Costs assessment – legal fees
(Under the Legal Profession Act 2007)
Generally solicitors can charge what is set down in the scales of costs for each court in the Uniform Civil Procedure Rules 1999 (subject to individual costs agreements):
If you dispute the amount of legal costs you have to pay, you may be able to settle through costs mediation.
You may also apply to the court for a costs assessment of all or part of the legal costs.
In this case, the court appoints an independent person (a costs assessor) to consider the bill and the client’s objections.
The assessor will consider all the material provided and determine a fair and reasonable amount for you to pay.
The court that will appoint the cost assessor depends on the amount of the legal bill:
- if the bill doesn’t exceed $150,000—Magistrates Court
- if the bill exceeds $150,000 and doesn’t exceed $750,000—District Court
- if the bill exceeds $750,000—Supreme Court.
If the lawyer and client can’t agree that the matter should go to a costs assessor, the application is referred to the court for a directions hearing.
Download the register of approved cost assessors .
Applying for a costs assessment
To apply for a costs assessment for legal fees, file both:
When you file the application, the registry allocates a date for a directions hearing before a judge or magistrate.
Filing fees: There is a fee for filing the originating application (Form 60) set by the Uniform Civil Procedure (Fees) Regulation 2019.
Costs assessor fees: There is a fee for asking the assessor to prepare written reasons post-assessment. The party who pays these costs may differ according to the individual situation and outcome. The fee is usually included as a disbursement in the costs assessed by the assessor.
Serving the application
Serve a copy of the application and the supporting affidavit on the other party or their legal representative within seven days of filing the application.
You may also need to serve the documents on other parties, such as a law practice or a third party payer (see Legal Profession Act 2007, s. 339).
Choosing a costs assessor
A costs assessor approved by the court can perform costs assessments.
If both parties agree on a costs assessor, they can file a request a consent order with the registry. Provide the costs assessor’s consent with the request if possible, dated and signed.
This ensures the costs assessor is willing and available to perform the assessment, and enables them to declare any conflicts of interest.
A suggested wording for the written consent of costs assessors is:
I, [name], consent to be appointed by the Court and to act as the costs assessor for [name parties of matter: Party A v Party B ].
I am not aware of any conflict of interest or duty that would make it improper for me to act as costs assessor for this matter.
The registrar can then make a consent order where appropriate and the directions hearing date is vacated. If the parties can’t agree on a costs assessor, parties may apply to the judge or magistrate to have a costs assessor appointed at a directions hearing. Alternatively, parties can apply to the Registrar for an appointment.
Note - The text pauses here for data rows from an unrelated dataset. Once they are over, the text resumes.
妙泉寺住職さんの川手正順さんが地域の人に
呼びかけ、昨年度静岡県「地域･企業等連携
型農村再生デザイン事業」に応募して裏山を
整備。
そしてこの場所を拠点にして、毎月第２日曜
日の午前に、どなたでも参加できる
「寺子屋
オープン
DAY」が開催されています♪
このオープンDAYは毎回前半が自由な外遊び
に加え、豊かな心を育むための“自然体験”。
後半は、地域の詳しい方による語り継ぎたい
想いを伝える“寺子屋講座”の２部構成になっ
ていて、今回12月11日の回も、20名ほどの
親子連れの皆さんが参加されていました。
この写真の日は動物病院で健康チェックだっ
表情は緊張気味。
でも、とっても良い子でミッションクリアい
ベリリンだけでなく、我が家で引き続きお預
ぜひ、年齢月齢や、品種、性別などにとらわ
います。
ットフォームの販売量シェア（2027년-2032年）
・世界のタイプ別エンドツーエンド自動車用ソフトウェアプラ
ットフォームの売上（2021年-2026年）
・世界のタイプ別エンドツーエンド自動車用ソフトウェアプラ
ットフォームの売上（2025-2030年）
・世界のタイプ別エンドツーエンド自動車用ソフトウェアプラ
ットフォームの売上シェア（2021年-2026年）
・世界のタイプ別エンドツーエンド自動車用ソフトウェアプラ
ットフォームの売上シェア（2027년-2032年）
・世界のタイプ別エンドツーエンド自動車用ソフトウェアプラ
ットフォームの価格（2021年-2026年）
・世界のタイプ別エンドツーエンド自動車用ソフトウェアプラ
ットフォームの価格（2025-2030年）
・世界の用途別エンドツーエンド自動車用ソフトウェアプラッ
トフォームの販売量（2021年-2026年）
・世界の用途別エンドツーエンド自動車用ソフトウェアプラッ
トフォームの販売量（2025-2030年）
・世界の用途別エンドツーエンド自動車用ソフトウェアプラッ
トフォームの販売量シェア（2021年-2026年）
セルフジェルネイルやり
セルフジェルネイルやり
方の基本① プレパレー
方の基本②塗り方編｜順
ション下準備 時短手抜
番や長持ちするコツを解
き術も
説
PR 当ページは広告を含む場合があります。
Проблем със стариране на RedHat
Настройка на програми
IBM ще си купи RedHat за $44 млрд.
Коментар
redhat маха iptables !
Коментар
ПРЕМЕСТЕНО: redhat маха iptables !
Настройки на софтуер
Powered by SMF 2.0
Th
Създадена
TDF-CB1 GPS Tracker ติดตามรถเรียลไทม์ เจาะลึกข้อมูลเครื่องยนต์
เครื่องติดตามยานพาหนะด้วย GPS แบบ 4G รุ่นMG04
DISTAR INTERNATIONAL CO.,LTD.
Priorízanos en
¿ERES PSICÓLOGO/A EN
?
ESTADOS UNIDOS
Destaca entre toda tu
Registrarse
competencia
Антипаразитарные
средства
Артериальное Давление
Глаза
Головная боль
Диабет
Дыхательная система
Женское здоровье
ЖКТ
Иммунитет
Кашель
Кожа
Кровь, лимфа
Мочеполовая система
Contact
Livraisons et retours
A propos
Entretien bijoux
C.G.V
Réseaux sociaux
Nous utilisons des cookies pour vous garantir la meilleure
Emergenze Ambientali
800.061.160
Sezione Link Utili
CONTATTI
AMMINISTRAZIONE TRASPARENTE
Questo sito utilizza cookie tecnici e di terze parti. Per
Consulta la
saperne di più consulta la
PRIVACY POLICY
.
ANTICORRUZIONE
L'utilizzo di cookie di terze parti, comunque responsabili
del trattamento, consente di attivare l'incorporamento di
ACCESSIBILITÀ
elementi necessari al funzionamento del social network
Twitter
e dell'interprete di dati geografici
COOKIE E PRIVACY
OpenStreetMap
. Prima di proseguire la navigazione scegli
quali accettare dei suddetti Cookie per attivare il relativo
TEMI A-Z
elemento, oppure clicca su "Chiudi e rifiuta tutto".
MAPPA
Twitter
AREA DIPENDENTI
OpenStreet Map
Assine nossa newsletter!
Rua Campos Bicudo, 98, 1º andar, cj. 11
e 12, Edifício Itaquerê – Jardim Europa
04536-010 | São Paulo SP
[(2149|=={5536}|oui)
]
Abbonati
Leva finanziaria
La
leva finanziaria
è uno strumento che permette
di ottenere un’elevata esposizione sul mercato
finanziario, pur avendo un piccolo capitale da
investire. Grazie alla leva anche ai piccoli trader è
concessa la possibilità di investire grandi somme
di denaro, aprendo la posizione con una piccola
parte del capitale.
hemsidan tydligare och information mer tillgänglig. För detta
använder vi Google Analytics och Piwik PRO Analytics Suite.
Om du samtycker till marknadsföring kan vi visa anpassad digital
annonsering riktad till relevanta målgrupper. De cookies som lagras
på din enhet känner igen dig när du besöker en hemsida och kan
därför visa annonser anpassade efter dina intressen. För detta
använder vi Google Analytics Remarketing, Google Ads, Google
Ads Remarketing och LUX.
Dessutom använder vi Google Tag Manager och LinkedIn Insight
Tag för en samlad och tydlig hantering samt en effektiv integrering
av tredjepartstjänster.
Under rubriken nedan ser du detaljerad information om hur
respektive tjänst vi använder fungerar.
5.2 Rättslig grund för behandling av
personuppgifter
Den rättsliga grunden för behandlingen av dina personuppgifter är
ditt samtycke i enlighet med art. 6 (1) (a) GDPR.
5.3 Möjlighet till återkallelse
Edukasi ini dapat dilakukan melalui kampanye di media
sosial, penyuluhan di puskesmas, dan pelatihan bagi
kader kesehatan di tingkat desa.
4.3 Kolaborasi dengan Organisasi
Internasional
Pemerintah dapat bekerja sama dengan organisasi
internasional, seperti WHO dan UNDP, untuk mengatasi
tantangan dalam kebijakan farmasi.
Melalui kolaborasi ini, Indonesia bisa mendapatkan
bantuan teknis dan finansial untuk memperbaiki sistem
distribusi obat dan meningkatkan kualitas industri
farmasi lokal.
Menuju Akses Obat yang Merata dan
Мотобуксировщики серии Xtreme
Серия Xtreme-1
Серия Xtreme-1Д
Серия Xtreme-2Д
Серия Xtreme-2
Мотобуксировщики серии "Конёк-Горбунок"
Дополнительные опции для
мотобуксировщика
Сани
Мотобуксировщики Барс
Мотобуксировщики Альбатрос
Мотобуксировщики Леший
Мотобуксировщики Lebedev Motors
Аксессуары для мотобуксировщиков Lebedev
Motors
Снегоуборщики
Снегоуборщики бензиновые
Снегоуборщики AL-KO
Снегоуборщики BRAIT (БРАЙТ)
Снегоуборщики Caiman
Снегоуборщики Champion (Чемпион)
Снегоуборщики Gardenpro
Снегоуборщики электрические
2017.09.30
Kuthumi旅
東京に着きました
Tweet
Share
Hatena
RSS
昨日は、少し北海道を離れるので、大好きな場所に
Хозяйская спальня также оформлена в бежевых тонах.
If an application is made to the Registrar on or after 6 April 2020, the process that applies can be found here.
The court can give the costs assessor powers including:
- administering an oath or receiving an affirmation
- examining witnesses
- requiring a party to be represented by another solicitor if a conflict of interest exists
- extending or shortening the time for taking a step in the assessment
- directing or requiring a party to produce documents
- giving directions about the conduct of the assessment process.
At the directions hearing
At the directions hearing, the judge or magistrate can:
- canvass any issues or potential problems
- make directions to the parties and decide any relevant issues
- order that that an itemised bill be prepared (if not provided)
- order that a particular costs assessor be appointed.
At the assessment
The costs assessor determines the procedure for the assessment and considers:
- whether it was reasonable for the lawyer to carry out the work relating to the legal costs
- whether the work was carried out in a reasonable way
- relevant costs agreements
- how fair and reasonable the legal costs are compared with the work, including:
- compliance with the Legal Profession Act 2007
- disclosure of costs
- relevant advertising by the law practice about costs and skills
- skill, labour and responsibility displayed by the solicitor
- the retainer and whether work was done within the retainer’s scope
- the matter’s complexity, novelty or difficulty
- the quality of the work done
- the place where, and the circumstances in which, legal services were provided
- the time within which the work was required to be done
- any other relevant matter.
After the assessment
The costs assessor files a certificate of assessment with the registry within 14 days after the assessment and gives a copy to the parties.
The parties or the court can then bring the matter on for a directions hearing. The court resolves any matters still in dispute and considers the costs assessor’s certificate in its judgment.
If you disagree with the assessor
You can request written reasons for the decision within 14 days of receiving the costs assessor’s certificate. The costs assessor must provide the reasons within 21 days.
You will need to pay the costs assessor’s costs for preparing the reasons. These costs will form part of your costs in any subsequent review.
You can also ask the court to review the assessor’s decision within 14 days of either receiving the written reasons or receiving the certificate of the costs assessor if you didn’t apply for reasons.
Give other involved parties notice of your application.